Please return the listing exactly as written, but without its pictures.

-------- Records to use

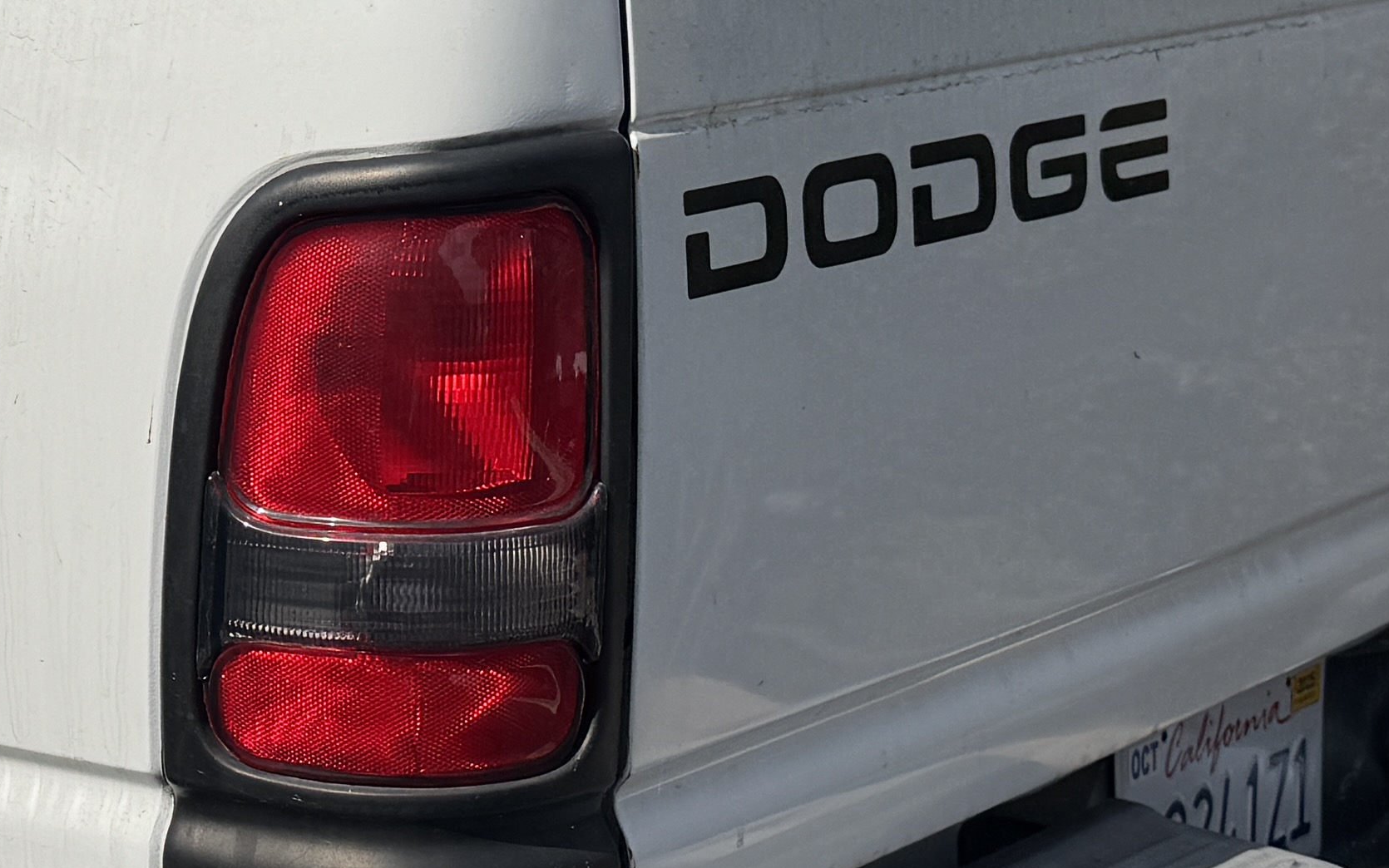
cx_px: -179
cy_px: 331
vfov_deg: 15.0
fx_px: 3294
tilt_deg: -8.7
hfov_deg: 22.3
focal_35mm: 87
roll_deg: -0.6
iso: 80
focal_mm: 6.76
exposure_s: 1/7937
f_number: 1.78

----------------

■ **Solution for this problem**:
cx_px: -179
cy_px: 331
vfov_deg: 15.0
fx_px: 3294
tilt_deg: -8.7
hfov_deg: 22.3
focal_35mm: 87
roll_deg: -0.6
iso: 80
focal_mm: 6.76
exposure_s: 1/7937
f_number: 1.78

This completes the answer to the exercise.